§ What is expected:
Go to the line containing "potted succulent: present" in the records below and print it and every following line exactly, on through the line containing "pepper shaker: present", then stop.

§ Material to process:
================================

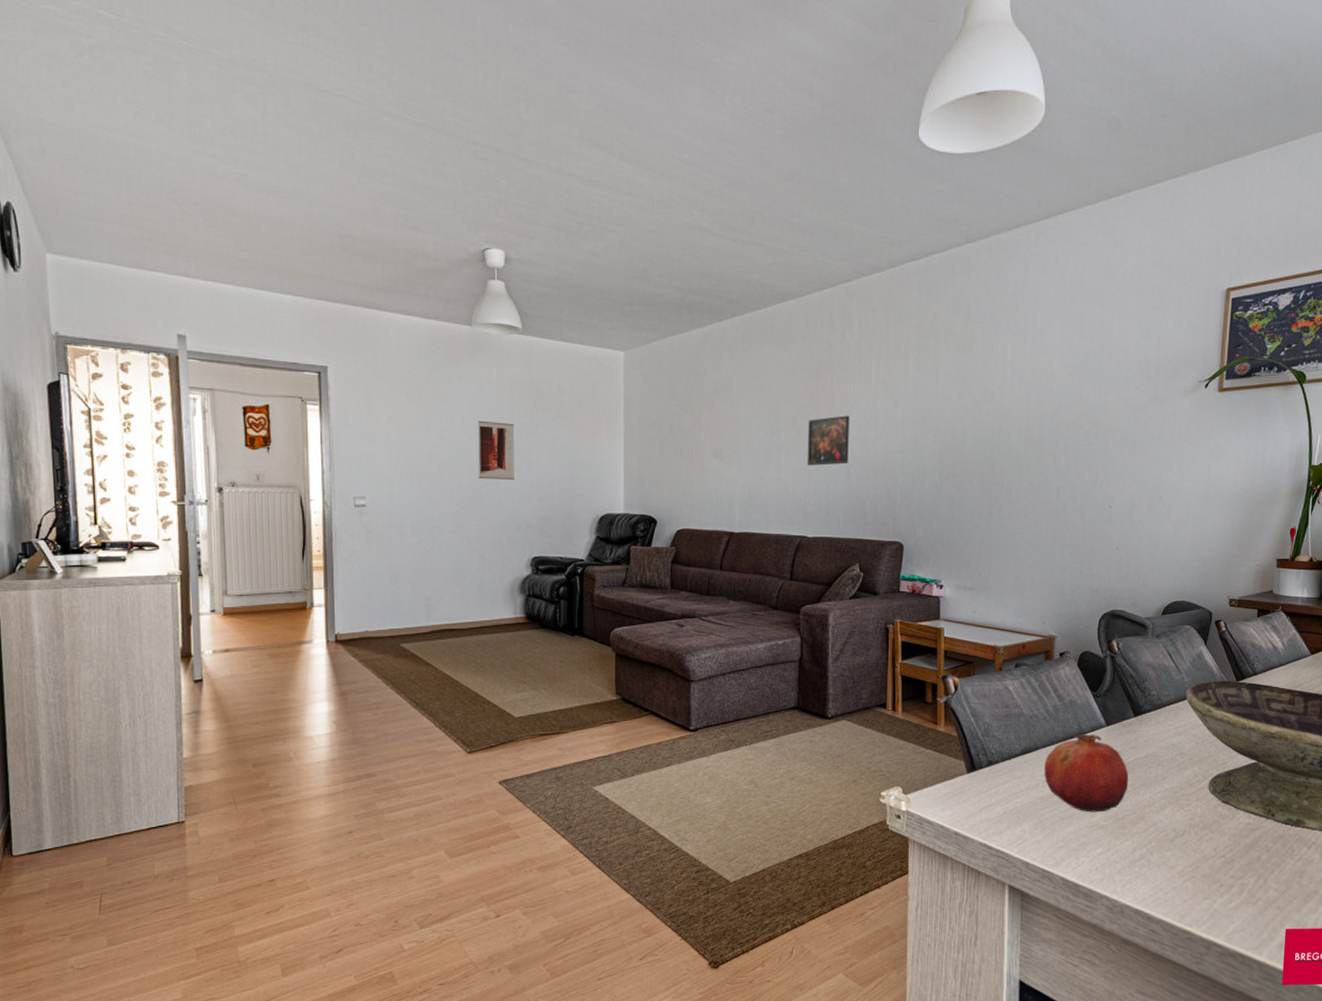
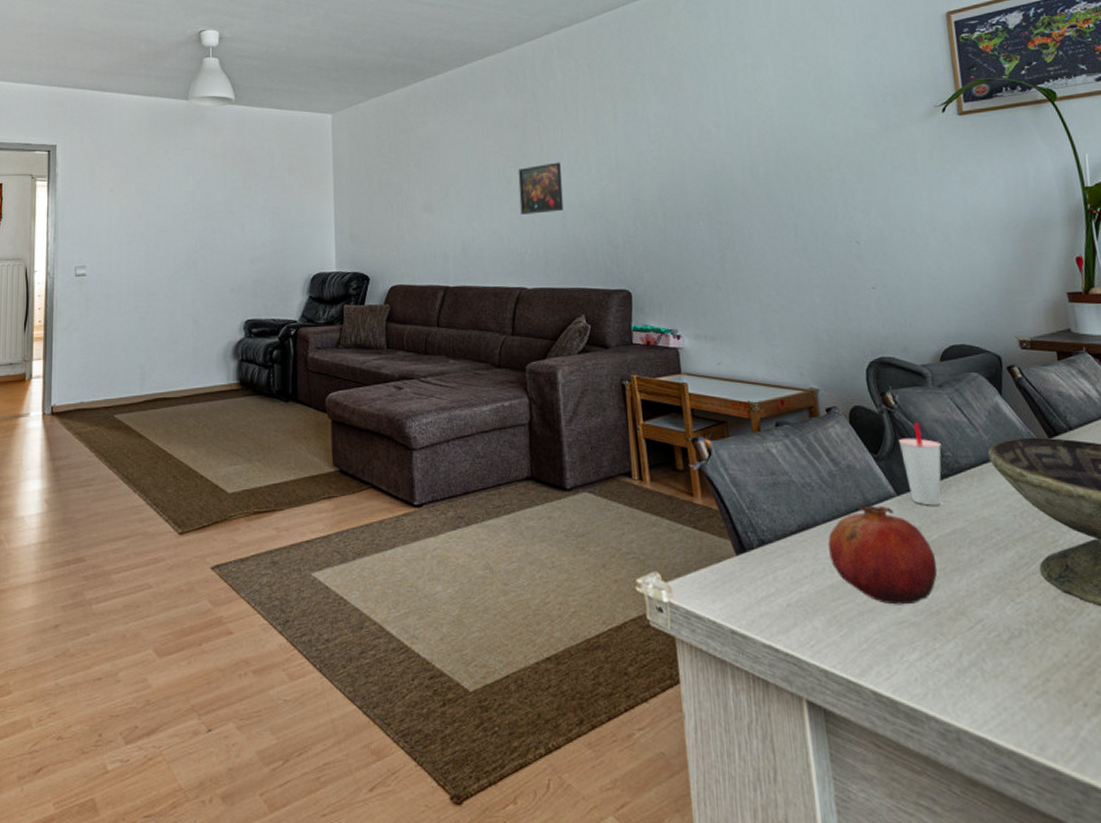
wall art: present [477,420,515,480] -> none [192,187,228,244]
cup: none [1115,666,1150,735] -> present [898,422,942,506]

================================

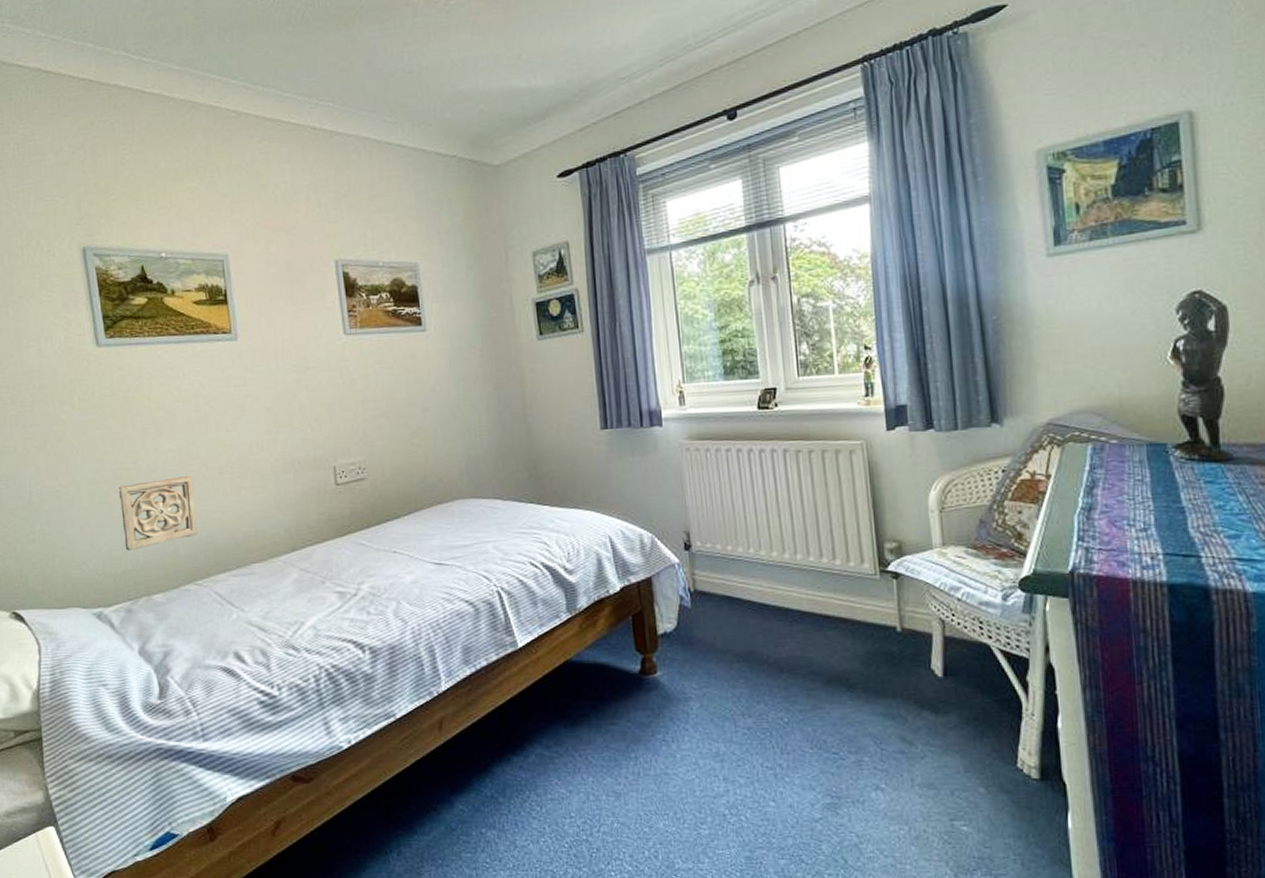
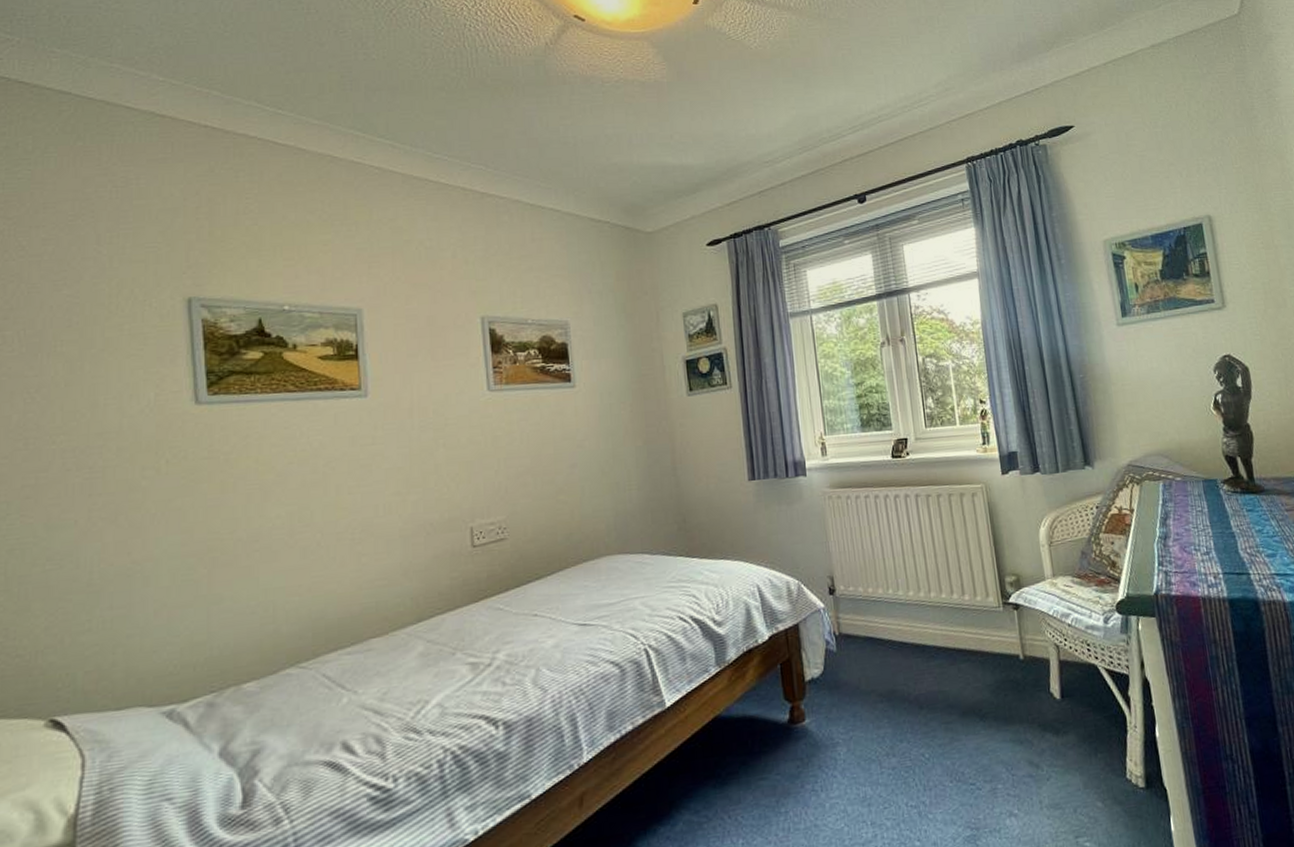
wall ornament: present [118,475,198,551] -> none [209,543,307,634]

================================

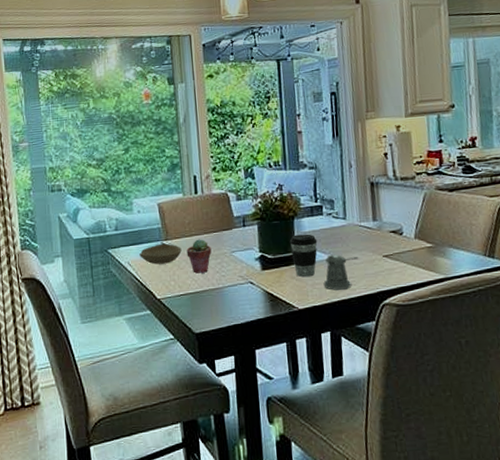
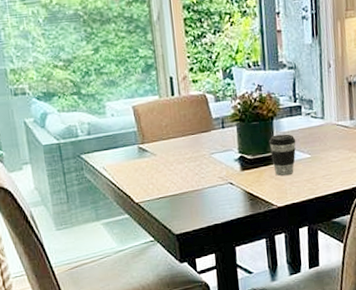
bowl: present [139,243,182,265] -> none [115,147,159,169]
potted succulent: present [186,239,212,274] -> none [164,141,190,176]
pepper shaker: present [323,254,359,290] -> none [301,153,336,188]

================================

§ Final answer:
potted succulent: present [186,239,212,274] -> none [164,141,190,176]
pepper shaker: present [323,254,359,290] -> none [301,153,336,188]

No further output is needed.